In this paper, a two-sided variable-coefficient space-fractional diffusion equation with fractional Neumann boundary condition is considered. To conquer the weak singularity caused by nonlocal space-fractional differential operators, a fractional block-centered finite difference (BCFD) method on general nonuniform grids is proposed. However, this discretization still results in an unstructured dense coefficient matrix with huge memory requirement and computational complexity. To address this issue, a fast version fractional BCFD algorithm by employing the well-known sum-of-exponentials (SOE) approximation technique is also proposed. Based upon the Krylov subspace iterative methods, fast matrix-vector multiplications of the resulting coefficient matrices with any vector are developed, in which they can be implemented in only $\mathcal{O}(MN_{exp})$ operations per iteration without losing any accuracy compared to the direct solvers, where $N_{exp}\ll M$ is the number of exponentials in the SOE approximation. Moreover, the coefficient matrices do not necessarily need to be generated explicitly, while they can be stored in $\mathcal{O}(MN_{exp})$ memory by only storing some coefficient vectors. Numerical experiments are provided to demonstrate the efficiency and accuracy of the method.

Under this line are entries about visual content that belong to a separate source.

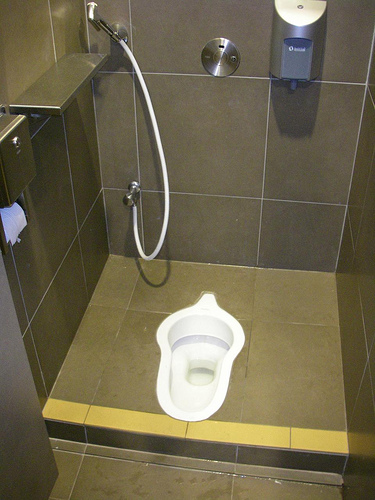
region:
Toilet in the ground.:
[112, 259, 258, 450]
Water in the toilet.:
[162, 338, 268, 423]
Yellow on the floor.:
[81, 393, 345, 474]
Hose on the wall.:
[80, 2, 216, 290]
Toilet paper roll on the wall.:
[1, 107, 63, 273]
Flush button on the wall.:
[170, 15, 281, 114]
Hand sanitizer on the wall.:
[262, 1, 360, 105]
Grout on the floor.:
[77, 439, 158, 495]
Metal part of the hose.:
[106, 161, 153, 221]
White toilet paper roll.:
[0, 208, 49, 252]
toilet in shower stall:
[152, 289, 248, 421]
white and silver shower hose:
[83, 2, 173, 266]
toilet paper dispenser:
[2, 195, 33, 243]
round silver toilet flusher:
[198, 37, 246, 81]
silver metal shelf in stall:
[9, 51, 115, 114]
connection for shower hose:
[121, 178, 146, 213]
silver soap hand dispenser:
[265, 0, 331, 96]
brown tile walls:
[169, 77, 360, 283]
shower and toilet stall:
[2, 2, 349, 456]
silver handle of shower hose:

翻译：本文研究了一类带有分数阶Neumann边界条件的双侧变系数空间分数阶扩散方程。为克服非局部空间分数阶微分算子引起的弱奇异性，提出了一种适用于一般非均匀网格的分数阶块中心有限差分（BCFD）方法。然而，该离散格式仍会产生非结构化稠密系数矩阵，存在巨大的内存需求和计算复杂度。为解决此问题，进一步提出采用经典指数和（SOE）逼近技术的快速分数阶BCFD算法。基于Krylov子空间迭代方法，开发了所得系数矩阵与任意向量的快速矩阵-向量乘法运算。与直接求解器相比，该方法在每次迭代中仅需$\mathcal{O}(MN_{exp})$次运算即可实现，且不损失任何精度，其中$N_{exp}\ll M$为SOE逼近中的指数项数量。此外，系数矩阵无需显式生成，仅通过存储若干系数向量即可实现$\mathcal{O}(MN_{exp})$量级的内存存储。数值实验验证了该方法的效率与精度。